Abdelkader Farrah, un artiste éclectique au parcours ignoré

Publié le : mercredi, 14 mars 2018 20:13   Lu : 124 fois
Abdelkader Farrah, un artiste éclectique au parcours ignoré

ALGER - Dessinateur, musicien et surtout scénographe, Abdelkader Farrah, homme de théâtre de notoriété mondiale, est resté méconnu dans son propre pays, lui qui avait "le souci permanent" de mettre son expérience au service du 4e art en Algérie.

Né le 28 mars 1926 à Kasr El Boukhari (Médéa), Abdelkader Farrah s'est imprégné très jeune de son environnement, se nourrissant de l'éducation familiale autant que des enseignements de la Zaouia du Cheilh El Mimoun où il avait fait ses premières classes, avant de connaître un parcours professionnel hors du commun sur les scènes du monde.

Se définissant comme un "autochtone ouvert sur le monde extérieur", Abdelkader Farrah se plaisait à revivre les souvenirs de son enfance qui, pour lui, aura été "très riche en enseignements", considérant celle-ci comme "un réservoir d'expériences, d'émotions et de traditions immuables", avec l' "école de la rue" où il observait et méditait la "patience des animaux" subissant le soleil écrasant de sa ville natale.

Prématurément orienté vers les disciplines artistiques, le 4e art notamment, Abdelkader Farrah ira étudier à Paris où il croisera différentes cultures du monde.

De toutes ces rencontres, l'artiste va mûrir son art, attirant l'attention des metteurs en scène de toute l'Europe, qui, très vite, solliciteront ses services, lui permettant de se distinguer, avant d'être recruté à la Royale Shakespeare Company (RSC) où il a très vite imposé son savoir-faire de scénographe.

Artiste polyvalent, Abdelkader Farrah, dessinateur et concepteur de couverture de livres, auteur de plusieurs articles publiés dans des magazines spécialisés, compte également a son actif 17 compositions musicales inspirées des patrimoines africain, arabe et méditerranéen qui ont aiguisé ses goûts artistiques.

Les travaux de Farrah constituent un brassage de cultures, expression de sa personnalité d'artiste forgée par la pluralité culturelle et l'universalité et qui repose sur un socle de valeurs nourrit par ses aînés, avec lesquels il a gardé un lien perceptible.

Durant la guerre de libération, Abdelkader Farrah, avait refusé en 1960 le "prix de l'Alliance française" décerné par le ministre français de la Culture André Malraux, affichant son refus de la colonisation de l'Algérie.
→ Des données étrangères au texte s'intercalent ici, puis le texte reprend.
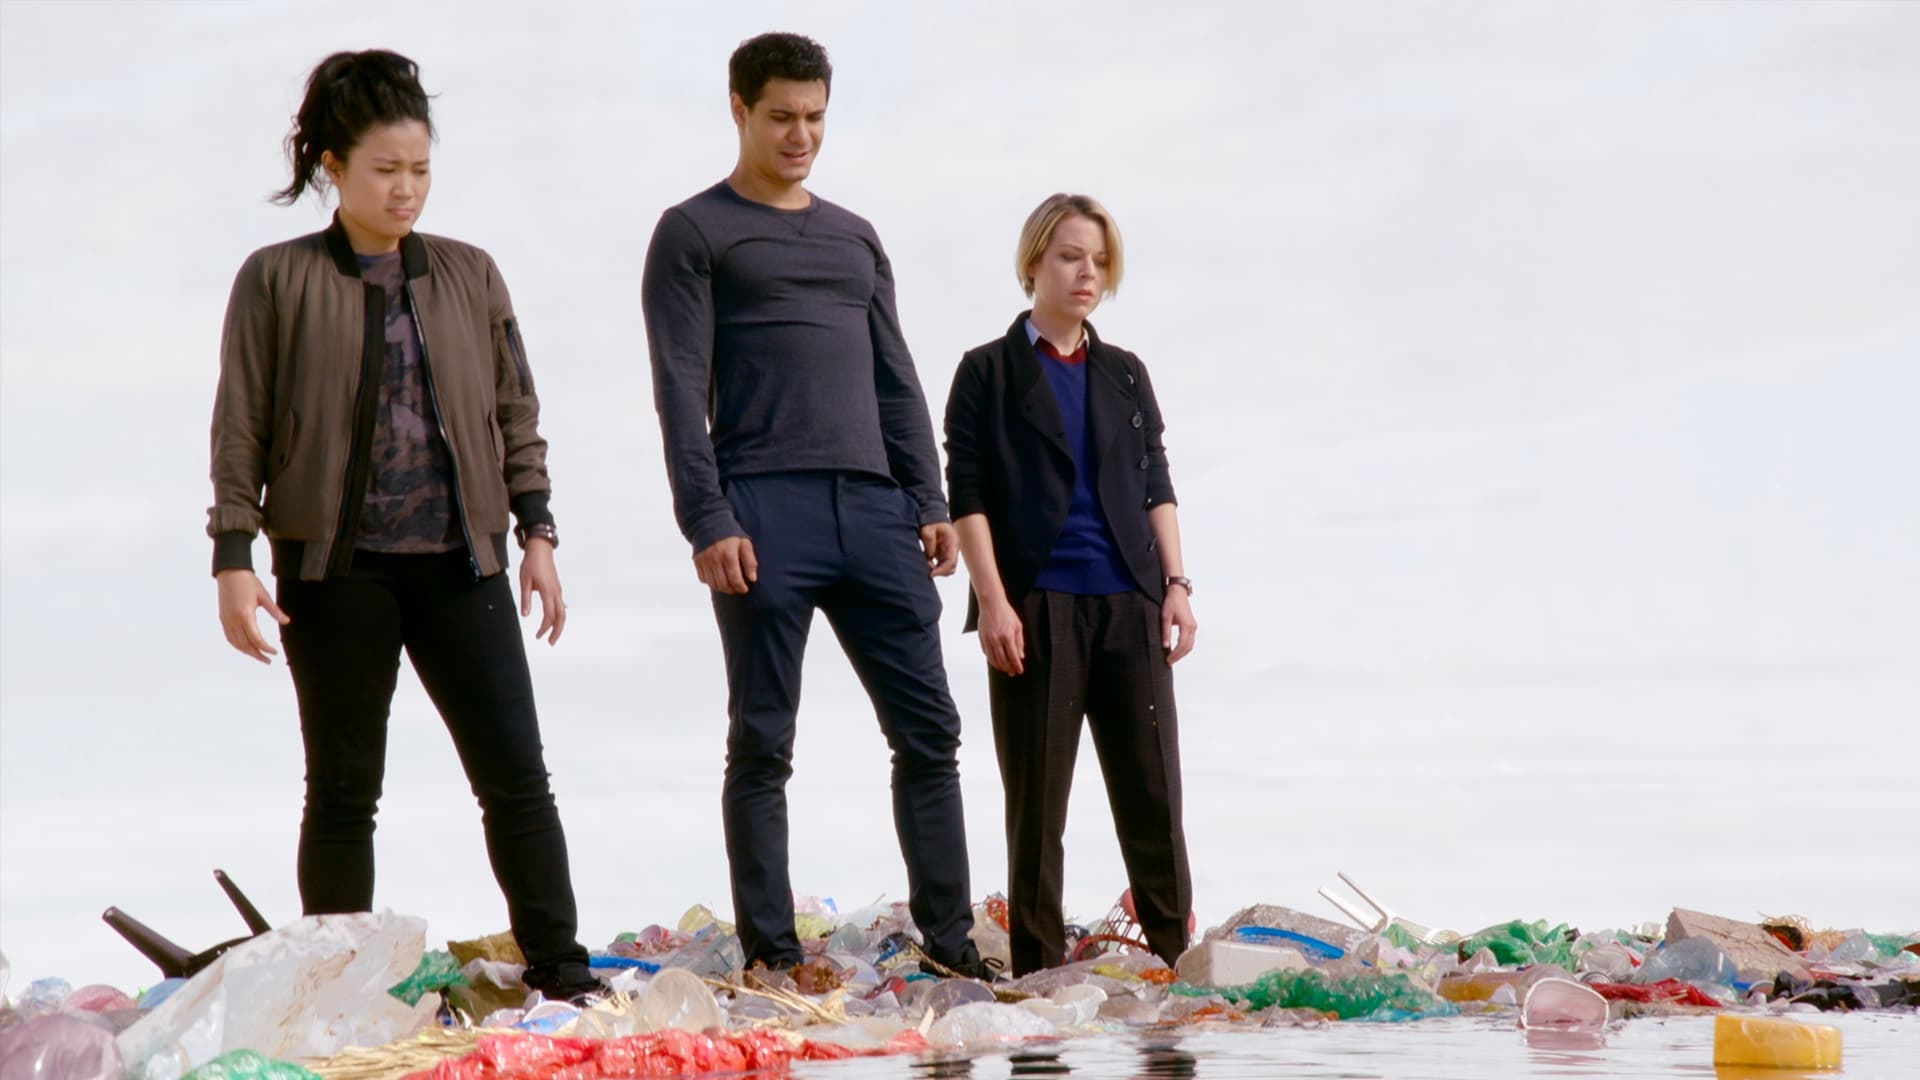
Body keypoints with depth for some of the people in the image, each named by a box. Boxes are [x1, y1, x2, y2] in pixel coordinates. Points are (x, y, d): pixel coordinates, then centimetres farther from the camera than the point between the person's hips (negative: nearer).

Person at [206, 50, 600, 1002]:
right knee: (343, 789, 5)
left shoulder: (470, 275, 10)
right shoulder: (277, 280, 2)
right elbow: (241, 429, 1)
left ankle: (560, 975, 4)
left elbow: (516, 416, 13)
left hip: (462, 563, 2)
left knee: (516, 775, -2)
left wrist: (537, 534, 6)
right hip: (334, 568, -2)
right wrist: (233, 560, -5)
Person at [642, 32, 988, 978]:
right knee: (762, 747, -1)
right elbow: (681, 391, -4)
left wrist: (929, 503, 9)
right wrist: (707, 523, -13)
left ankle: (950, 944, 9)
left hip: (872, 509, 5)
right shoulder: (695, 233, 4)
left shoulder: (856, 238, 21)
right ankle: (770, 958, 4)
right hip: (763, 514, -5)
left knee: (928, 731, 2)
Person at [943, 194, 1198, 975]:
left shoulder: (1126, 375, 16)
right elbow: (967, 495, -2)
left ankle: (1176, 954, 8)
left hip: (1130, 603, 4)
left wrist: (1176, 584, 5)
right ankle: (1037, 966, 5)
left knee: (1153, 790, 3)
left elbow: (1157, 486, 16)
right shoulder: (989, 371, 4)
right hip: (1036, 607, -4)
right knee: (1037, 797, 0)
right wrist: (992, 600, -10)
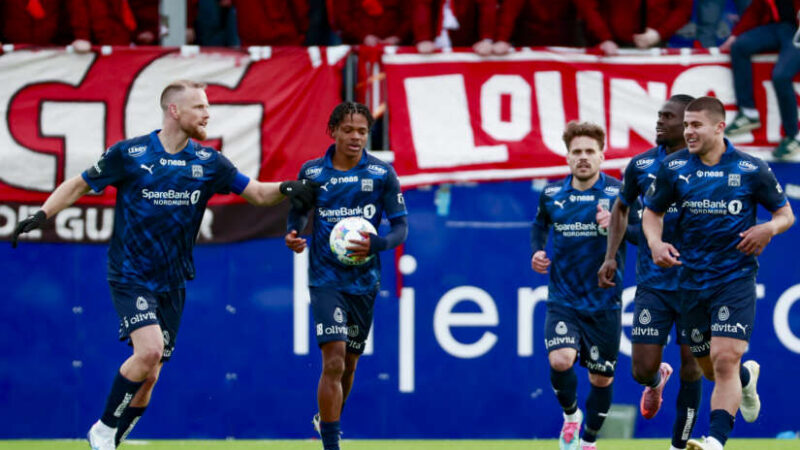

En 1967, à Londres, il propose à la vente aux enchères plusieurs de ses œuvres au profit de la cause palestinienne.

Le scénographe attitré de la RSC a eu un parcours artistique jalonné de distinctions: le prix du meilleur spectacle de l'année, obtenu en 1958 pour la scénographie de la pièce "Le cercle de craie caucasien" ou encore le prix des directeurs de théâtres londoniens, reçu en 1982 pour le spectacle "La poupée", comédie musicale" de la RSC.

Honoré en 1969 par l'Ecole nationale du théâtre canadienne où il avait occupé le poste de directeur des études, de la conception et des costumes, Abdelkader Farrah a obtenu en 1971 le prix de la critique londonienne pour la meilleure conception théâtrale et, un an plus tard à Paris, celui du meilleur spectacle de l'année, pour la pièce "Richard III", de la RSC. En 1976, il remonte sur le podium pour une double distinction pour les pièces "Henri V" et "Henri VI" de la RSC. En 1978 il reçoit le prix autrichien de la critique, décerné par le Burgtheater, pour la pièce "Troïlus et Cressida" de W.Shakespeare.

Abdelkader Farah a travaillé sur plus de 350 spectacles, entre pièces de théâtre, opéras, ballets et comédies musicales dans toute l'Europe, ainsi qu'aux USA, au Mexique et en Tunisie, entre autres, collaborant avec une quarantaine de metteurs en scène, 77 auteurs et une dizaine de compositeurs de renom, pour servir également de conseiller dans la construction de nouveaux théâtres et d'enseignant dans différents établissements.

Disparu en 2005, Abdelkader Farrah repose dans un cimetière londonien.